Berufungsbegründung besteht nur aus der ersten Seite
Ein Mandant wurde vom Landgericht Nürnberg-Fürth zur Zahlung von Schadensersatz verurteilt. Dagegen legte er am 26.02.2021 fristgerecht Berufung ein. Am 26.04.2021 ging beim dortigen Oberlandesgericht aus dem beA seiner Instanzbevollmächtigten ein qualifiziert signierter Schriftsatz ein. Er war mit "Berufungsbegründung" überschrieben, bestand aber nur aus einer Seite. Erst am nächsten Morgen ging die vollständige, fünfseitige Berufungsbegründung ein. Am 03.05.2021 beantragte der Klient Wiedereinsetzung. Er teilte mit, dass die anwaltliche Büroangestellte versehentlich nur die erste Seite des Dokuments per beA verschickt habe. Nachdem der Anwältin unmittelbar vor dem Signiervorgang ein Tippfehler auf dem Titelblatt aufgefallen sei, habe ihre Sekretärin diesen auf Anweisung verbessert. Die geänderte Seite habe sie für die Papier-Handakte ausgedruckt. Anschließend habe sie das Word-Dokument in ein pdf-Dokument umgewandelt, um es sodann in die Anwaltssoftware zur Signierung einzustellen. Beim Print-to-pdf-Vorgang habe das Programm dann aber die Einstellung des vorangegangenen Druckvorgangs, nämlich Ausdruck nur der Seite 1, übernommen. Zur Glaubhaftmachung legte der Mandant eine anwaltliche Versicherung der Juristin und eine eidesstattliche Versicherung von deren Sekretärin vor. Das OLG Nürnberg wies den Antrag auf Wiedereinsetzung zurück, da die Anwältin sich nicht darauf verlassen habe dürfen, dass das von ihrer Angestellten erneut in die Anwaltssoftware zur Signatur eingestellte pdf-Dokument vollständig war. Die Rechtsbeschwerde des Klienten hat der BGH am 08.03.2022 als unzulässig verworfen.

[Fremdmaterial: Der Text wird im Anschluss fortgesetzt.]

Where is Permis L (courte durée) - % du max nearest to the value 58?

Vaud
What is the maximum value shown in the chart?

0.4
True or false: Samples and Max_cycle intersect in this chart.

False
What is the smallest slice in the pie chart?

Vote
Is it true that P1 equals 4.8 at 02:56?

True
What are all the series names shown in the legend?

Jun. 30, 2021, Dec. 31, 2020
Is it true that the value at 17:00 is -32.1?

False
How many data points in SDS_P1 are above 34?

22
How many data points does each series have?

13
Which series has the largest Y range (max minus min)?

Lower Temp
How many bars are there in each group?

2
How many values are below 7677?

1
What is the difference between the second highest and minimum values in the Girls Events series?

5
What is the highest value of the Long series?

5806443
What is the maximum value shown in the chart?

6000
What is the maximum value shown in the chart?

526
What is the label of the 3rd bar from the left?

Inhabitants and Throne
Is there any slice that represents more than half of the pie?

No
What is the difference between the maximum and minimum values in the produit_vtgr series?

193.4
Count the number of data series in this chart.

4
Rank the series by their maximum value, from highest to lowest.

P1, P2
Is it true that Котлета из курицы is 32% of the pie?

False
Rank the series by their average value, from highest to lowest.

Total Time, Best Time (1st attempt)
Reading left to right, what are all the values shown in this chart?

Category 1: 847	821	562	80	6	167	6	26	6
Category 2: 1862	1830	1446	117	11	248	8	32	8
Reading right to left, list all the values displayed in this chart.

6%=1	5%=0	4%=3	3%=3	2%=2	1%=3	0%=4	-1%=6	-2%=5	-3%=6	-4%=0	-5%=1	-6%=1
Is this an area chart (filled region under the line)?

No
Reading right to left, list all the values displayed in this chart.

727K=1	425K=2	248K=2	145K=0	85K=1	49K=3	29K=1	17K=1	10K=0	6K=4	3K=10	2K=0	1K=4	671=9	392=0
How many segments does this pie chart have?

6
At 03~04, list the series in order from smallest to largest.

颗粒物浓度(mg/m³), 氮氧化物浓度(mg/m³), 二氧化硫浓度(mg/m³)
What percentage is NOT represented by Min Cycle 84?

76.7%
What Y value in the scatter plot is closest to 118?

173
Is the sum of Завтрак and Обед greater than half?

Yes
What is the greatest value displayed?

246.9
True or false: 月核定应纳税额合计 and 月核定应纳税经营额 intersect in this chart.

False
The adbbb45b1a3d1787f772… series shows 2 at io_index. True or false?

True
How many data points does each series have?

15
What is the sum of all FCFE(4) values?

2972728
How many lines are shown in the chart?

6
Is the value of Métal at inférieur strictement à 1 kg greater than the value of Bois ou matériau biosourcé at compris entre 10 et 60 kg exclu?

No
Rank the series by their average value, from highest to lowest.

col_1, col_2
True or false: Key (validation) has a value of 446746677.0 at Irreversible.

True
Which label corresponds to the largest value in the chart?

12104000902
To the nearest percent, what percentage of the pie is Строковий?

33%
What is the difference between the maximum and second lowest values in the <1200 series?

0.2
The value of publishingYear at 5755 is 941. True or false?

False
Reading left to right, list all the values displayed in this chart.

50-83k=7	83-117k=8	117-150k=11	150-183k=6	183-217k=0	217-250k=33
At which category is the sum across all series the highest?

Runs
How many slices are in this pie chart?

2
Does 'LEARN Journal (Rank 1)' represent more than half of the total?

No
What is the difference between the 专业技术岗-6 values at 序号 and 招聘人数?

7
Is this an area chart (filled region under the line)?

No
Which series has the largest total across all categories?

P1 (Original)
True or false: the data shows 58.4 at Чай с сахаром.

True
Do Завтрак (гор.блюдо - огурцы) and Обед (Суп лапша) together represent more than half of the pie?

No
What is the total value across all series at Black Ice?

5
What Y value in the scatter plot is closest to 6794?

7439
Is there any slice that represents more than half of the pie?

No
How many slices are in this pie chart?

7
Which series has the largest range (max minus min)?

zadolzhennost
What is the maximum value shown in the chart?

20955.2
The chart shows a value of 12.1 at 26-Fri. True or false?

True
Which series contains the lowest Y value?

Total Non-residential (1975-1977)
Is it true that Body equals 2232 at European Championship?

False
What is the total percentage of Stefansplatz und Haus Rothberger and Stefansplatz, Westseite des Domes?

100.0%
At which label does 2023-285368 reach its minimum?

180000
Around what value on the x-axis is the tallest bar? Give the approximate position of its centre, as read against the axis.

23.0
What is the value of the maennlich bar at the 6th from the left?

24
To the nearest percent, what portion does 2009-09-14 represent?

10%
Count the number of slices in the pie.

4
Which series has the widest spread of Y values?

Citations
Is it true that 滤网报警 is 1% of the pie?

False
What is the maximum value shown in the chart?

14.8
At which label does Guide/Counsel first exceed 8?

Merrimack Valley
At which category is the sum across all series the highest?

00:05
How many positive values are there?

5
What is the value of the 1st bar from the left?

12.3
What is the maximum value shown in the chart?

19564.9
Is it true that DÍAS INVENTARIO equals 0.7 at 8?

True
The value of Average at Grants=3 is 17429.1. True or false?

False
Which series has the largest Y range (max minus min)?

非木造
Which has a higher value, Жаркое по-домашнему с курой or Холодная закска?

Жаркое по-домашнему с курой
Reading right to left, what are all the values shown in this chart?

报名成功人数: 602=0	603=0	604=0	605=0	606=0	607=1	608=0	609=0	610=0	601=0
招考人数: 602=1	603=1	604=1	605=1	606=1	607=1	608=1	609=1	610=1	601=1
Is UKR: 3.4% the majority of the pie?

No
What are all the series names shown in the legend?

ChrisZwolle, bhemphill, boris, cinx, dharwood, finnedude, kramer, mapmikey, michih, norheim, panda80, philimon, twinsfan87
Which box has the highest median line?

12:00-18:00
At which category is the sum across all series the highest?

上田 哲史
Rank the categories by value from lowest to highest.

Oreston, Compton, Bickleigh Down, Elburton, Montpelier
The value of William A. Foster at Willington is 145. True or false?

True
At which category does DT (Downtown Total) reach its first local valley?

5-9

Schuldhafte Blankounterzeichnung
Dem VI. Zivilsenat zufolge war dem Antrag auf Wiedereinsetzung nicht stattzugeben. Der Mandant habe nicht glaubhaft gemacht, dass er ohne ein ihm nach § 85 Abs. 2 ZPO zurechenbares Verschulden seiner Bevollmächtigten daran gehindert gewesen wäre, die Berufungsbegründungsfrist einzuhalten. Die Anwältin hat laut BGH sorgfaltswidrig gehandelt, als sie das ihr im zweiten Durchgang zur Signierung zugeleitete elektronische Dokument zwar geöffnet und auf Korrektur des im ersten Durchgang monierten Tippfehlers, nicht aber auf Vollständigkeit überprüft hat. Dass sie bei der ersten Vorlage des fehlerhaften Schriftsatzes ihrer Kontrollpflicht nachgekommen und die richtigen Anweisungen zur Korrektur gegeben habe, sei nicht entscheidend. Maßgebend sei vielmehr, dass der – bislang nicht unterzeichnete – Schriftsatz ein weiteres Mal in ihren eigenen Kontroll- und damit auch Verantwortungsbereich gelangt sei. Da sie ihn ungeprüft unterzeichnet habe, komme dies einer stets schuldhaften Blankounterzeichnung gleich. Diese Anforderungen gelten dem BGH zufolge auch bei der Übermittlung fristgebundener Schriftsätze im Wege des elektronischen Rechtsverkehrs per beA.